Most of it's ransomware. Open Text has detailed the worst malware of the year, highlighting many strains of ransomware. Plus, some notes on Conti from Flashpoint.
Trends reveal the “nastiest malware” of 2022.
Open Text has released a report detailing the nastiest malware of 2022. Emotet, LockBit, Conti, Qbot, Valyria, and CobaltStrike/Brute Ratel, as well as some honorable mentions, are highlighted in the report.
Emotet tops the leader board.
Emotet is highlighted first, described in the report as “the most successful botnet in existence.”
“Emotet is just the first stage, and its job is to create a foothold on the victim's computer for follow-up malware that will then move laterally and compromise the rest of the environment before bringing in the final payload of ransomware. Emotet is so effective and resilient, it is crowned our king of nastiest malware,” the report says.
Runners up: LockBit and Conti.
LockBit, referred to by the report as “this year's most prolific and successful ransomware group,” has provided Ransomware-as-a-Service (RaaS) for about three years, and has evolved into triple extortion. It is noted that LockBit is the only ransomware that accepts payments in Bitcoin, Monero, and Zcash.
Conti was highlighted next as the nastiest malware, despite them appearing to be “gone.”
“If you’ve heard of HelloKitty, AvosLocker, Hive, BlackCat, and BlackByte just know that Conti group affiliates are now behind those ransomware groups,” the report reads.
Also-rans: Qbot, Valyria, and Cobalt Strike.

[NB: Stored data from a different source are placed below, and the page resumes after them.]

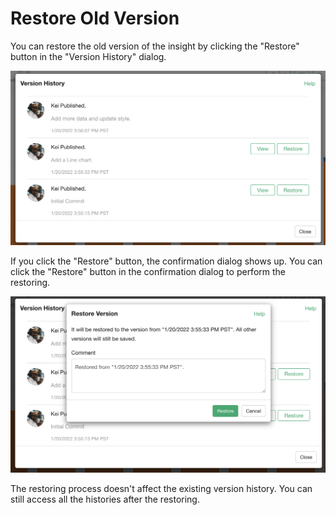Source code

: # Restore Old Version



You can restore the old version of the insight by clicking the "Restore" button in the "Version History" dialog.

![](images/version2_en.png)


If you click the "Restore" button, the confirmation dialog shows up. You can click the "Restore" button in the confirmation dialog to perform the restoring. 

![](images/version3_en.png)

The restoring process doesn't affect the existing version history. You can still access all the histories after the restoring. 


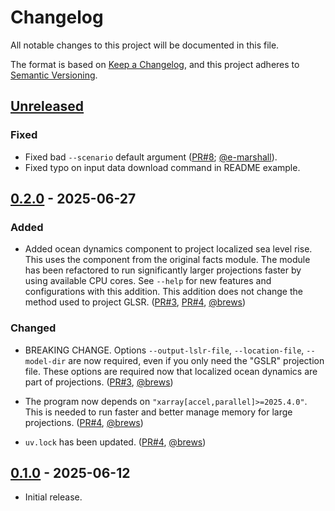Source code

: # Changelog

All notable changes to this project will be documented in this file.

The format is based on [Keep a Changelog](https://keepachangelog.com/en/1.1.0/),
and this project adheres to [Semantic Versioning](https://semver.org/spec/v2.0.0.html).

## [Unreleased]

### Fixed

- Fixed bad `--scenario` default argument ([PR#8](https://github.com/stcaf-org/tlm-sterodynamics/pull/8); [@e-marshall](https://github.com/e-marshall)).
- Fixed typo on input data download command in README example.


## [0.2.0] - 2025-06-27

### Added

- Added ocean dynamics component to project localized sea level rise. This uses the component from the original facts module. The module has been refactored to run significantly larger projections faster by using available CPU cores. See `--help` for new features and configurations with this addition. This addition does not change the method used to project GLSR. ([PR#3](https://github.com/stcaf-org/tlm-sterodynamics/pull/3), [PR#4](https://github.com/stcaf-org/tlm-sterodynamics/pull/4), [@brews](https://github.com/brews))

### Changed

- BREAKING CHANGE. Options `--output-lslr-file`, `--location-file`, `--model-dir` are now required, even if you only need the "GSLR" projection file. These options are required now that localized ocean dynamics are part of projections. ([PR#3](https://github.com/stcaf-org/tlm-sterodynamics/pull/3), [@brews](https://github.com/brews))

- The program now depends on `"xarray[accel,parallel]>=2025.4.0"`. This is needed to run faster and better manage memory for large projections. ([PR#4](https://github.com/stcaf-org/tlm-sterodynamics/pull/4), [@brews](https://github.com/brews))
- `uv.lock` has been updated. ([PR#4](https://github.com/stcaf-org/tlm-sterodynamics/pull/4), [@brews](https://github.com/brews))

## [0.1.0] - 2025-06-12

- Initial release.


[Unreleased]: https://github.com/stcaf-org/tlm-sterodynamics/compare/v0.2.0...HEAD
[0.2.0]: https://github.com/stcaf-org/tlm-sterodynamics/compare/v0.1.0...v0.2.0
[0.1.0]: https://github.com/stcaf-org/tlm-sterodynamics/releases/tag/v0.1.0
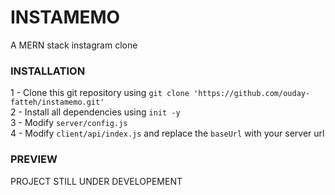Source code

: # INSTAMEMO
A MERN stack instagram clone

### INSTALLATION
1 - Clone this git repository using `git clone 'https://github.com/ouday-fatteh/instamemo.git'` \
2 - Install all dependencies using `init -y` \
3 - Modify `server/config.js` \
4 - Modify `client/api/index.js` and replace the `baseUrl` with your server url 

### PREVIEW

PROJECT STILL UNDER DEVELOPEMENT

Qbot is highlighted next, described as the “oldest infostealing trojan still receiving updates today.” Qbot has been dropped by Emotet, and partnered with Conti, ProLock and Egregor.
Valyria is a former banking trojan turned malspam botnet. The botnet utilizes email attachments that turn into malicious scripts that eventually spiral into ransomware. It has been seen partnering with Emotet, and has been noted to be difficult to detect and remediate due to its complexity.
Cobalt Strike is a pentesting tool created by white hat hackers that has been mishandled by bad actors. The report highlights how the tool is designed to evade defenses, but doesn’t receive the same attention as malware as a service.
Dishonorable mentions: Shlayer and XMRig.
Honorable mentions include Shlayer and XMRig, and included in the report are details on how businesses and individuals can stay safe from malware threats.
Getting to know Conti.
In a separate study, Flashpoint has offered a closer look at the infamous Conti ransomware gang, one of the most prolific threat groups in history. Conti gained significant notoriety this year leaked private chats between Conti members and a fracture of the group indicated there were internal divisions that could threaten the gang’s future. First observed around February 2020, Conti is led by Russia-based threat actors. In August of that year it launched a data leaks site to publish confidential documents stolen during its attacks, and by the end of the year they had leaked the data of over one hundred fifty companies. It’s considered a ransomware-as-a-service (RaaS) variant, but it’s unique because, rather than giving initial deployers a percentage of the ransom payment, affiliates are paid a set wage. Notable victims include Japanese electronics manufacturer JVCKenwood, Ireland’s Health Service, and the Costa Rican government, whose officials were forced to declare a national emergency in the wake of the attack.